Yesterday, I shared some tips for Preschool Learning at Home. If you missed that post, you can access it here. In summary, when planning or choosing activities for your preschooler at home, you want to make sure your activities are as hands-on as possible and are specifically relevant to the world around them. Activities that meet these guidelines will likely have a greater impact on your child's learning.
Today, I want to provide one very specific, easy activity for letter learning at home this week! This activity takes into consideration all of yesterday's tips.

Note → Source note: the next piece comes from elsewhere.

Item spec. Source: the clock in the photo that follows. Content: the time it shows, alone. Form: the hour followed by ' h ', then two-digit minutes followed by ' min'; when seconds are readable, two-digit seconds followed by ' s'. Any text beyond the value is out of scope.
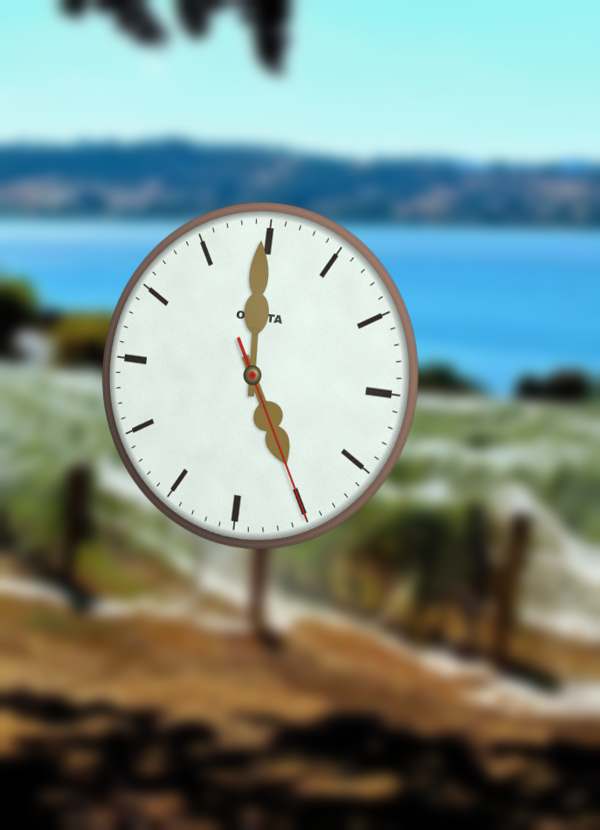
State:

Who doesn't love an Easter Egg hunt? However, there's one difference for this egg hunt... instead of candy or trinkets, you put letters inside the eggs. I know that might sound a little disappointing for the kids, but just explain to them ahead of time that these are special eggs for a learning activity. Surprisingly enough, my children weren't upset at all! It was raining outside for us, so we did our egg hunt indoors, and it was just as much fun!
This is what you will need to do: place a letter inside each egg. I have letter tiles that work perfectly, but you can just as easily write the letters onto small pieces of paper yourself! You will need matching pairs of uppercase and lowercase letters. If you don't have enough eggs for the entire alphabet, just choose the letters your child needs to work on, or has already learned, at this point. To make your activity even more effective, write the consonants in blue and the vowels in red. Hide the eggs, and turn those kids loose!
Once they have found all of the eggs, they open the eggs to find the letters inside.
Then they match the uppercase letters with the correct lowercase letters.
If you notice in the pictures above, we separated the blue letters (consonants) from the red letters (vowels). As I explained in yesterday's post, I have children of different ages (3 and 5) so I have to consider developmental appropriateness for both. My 3-year-old was mainly attentive to matching the uppercase and lowercase letters. The distinction between consonants and vowels was intended to target my 5-year-old's learning.
You may choose to stop with just matching uppercase and lowercase letters, and that is fine! If you want to go a little further, though, you can do a little exercise to help your child identify a, e, i, o, and u as vowels. First, we watched the Preschool Prep vowels video. (My kids love Preschool Prep!) Then we lined the vowels up and watched the video again, touching each letter as we sang it in the song.
So, throughout this sequence, your child will focus on letter naming, uppercase/lowercase matching, and vowel identification. That's a great sequence to support alphabet knowledge, all within the context of hands-on, seasonal "play!"